English - Thursday 22 December 2022 الساعة 04:38 pm
Sana'a, NewsYemen, exclusive:

 Local sources in Sana'a revealed a feverish race between the leaders of the first ranks of the terrorist Houthi militia, the Iranian arm in Yemen, to rob land and real estate, taking advantage of the weak authority of the judiciary and the state and the absence of the security services.

The sources indicated that the race is between the second man in the Houthi militia, Abdullah Aida Al-Razami, who is appointed as an inspector in the Ministry of Interior, and the leader Abdul-Khaliq Al-Houthi, the brother of the militia leader appointed as the commander of the central military zone and special operations affiliated with the militias on the one hand, and a member of the so-called political council of the militia, Muhammad Ali Al-Houthi.  Who also heads a newly created department called the “Higher Committee for the Justice System,” as well as the leader, Misfer Al-Shaer, who manages the judicial guard apparatus, on the other hand.

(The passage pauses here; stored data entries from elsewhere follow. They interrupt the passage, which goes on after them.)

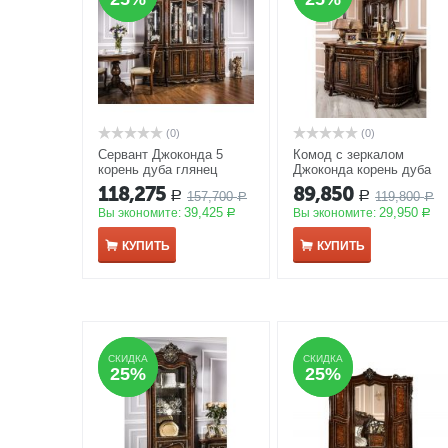
(0)
(0)
Сервант Джоконда 5
Комод с зеркалом
корень дуба глянец
Джоконда корень дуба
АКЦИЯ
глянец
АКЦИЯ
118,275
89,850
157,700
119,800
Р
Р
Р
Р
39,425
29,950
Вы экономите:
Вы экономите:
Р
Р
КУПИТЬ
КУПИТЬ
СКИДКА
СКИДКА
СКИДКА
СКИДКА
25%
25%
25%
25%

According to the sources told (NewsYemen), the two leaders, Abdullah Aida Al-Razami and Abd Al-Khaliq Al-Houthi, along with leaders through a military committee in the group's Ministry of Defense, seized other vast areas of mountains and lands close to military sites in the regions of Haiz, Dar Salam, Dabar Khaira, Sawan, Bani Hashish and Hamedan in Sana'a.  In conjunction with the movements of Muhammad Al-Houthi and Al-Shaer to expand on other areas.

 It pointed out that the Houthi leaders use the newly created Endowments Authority and the Ministry of Justice to legitimize the looting and robbery of endowment and land property in general, in addition to forcing legal trustees and judges to issue rulings and own public lands to loot under the cover of the state, and to edit and forge documents that legitimize this matter.

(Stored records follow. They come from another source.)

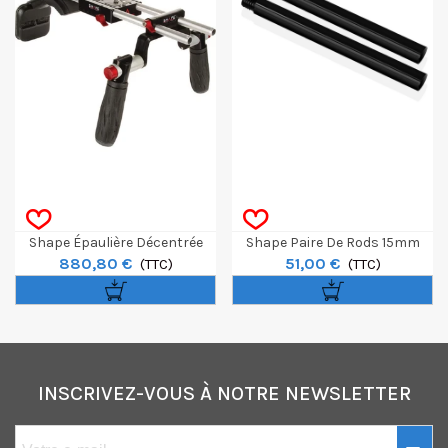
Shape Épaulière Décentrée
Shape Paire De Rods 15mm
880,80 €
51,00 €
Pour Canon C100 / C300 /
(TTC)
Mâle-Femelle 10cm
(TTC)
C500
INSCRIVEZ-VOUS À NOTRE NEWSLETTER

In an unprecedented precedent, the Houthi militia has created many entities outside the entity of the hijacked state under the pretext of resolving issues of land disputes in parallel entities whose aim is to disrupt the judiciary as an official institution governed by laws, regulations, and regulations, and administrative leaders qualified scientifically, administratively, and technically.  And it replaced them with illegal entities, most notably (the Office of Redress of Grievances in the Presidency, the Justice System, the Al-Razami Office, the Identity Channel Office, committees to review land issues, and the Committee for Receiving Complaints on the Forgery of Real Estate Documents), often, these entities did not succeed in resolving disputes as much as they succeeded in exhausting citizens' rights, time, and money.

Press estimates indicate that more than 86% of the real estate was looted by the Houthis, and only 14% of the land and sites that they declared to be preserved and considered state property, including former state property and lands owned by their owners, and the sites of mosques demolished by the Houthis, Hadith homes, orphanages and homes for the disabled.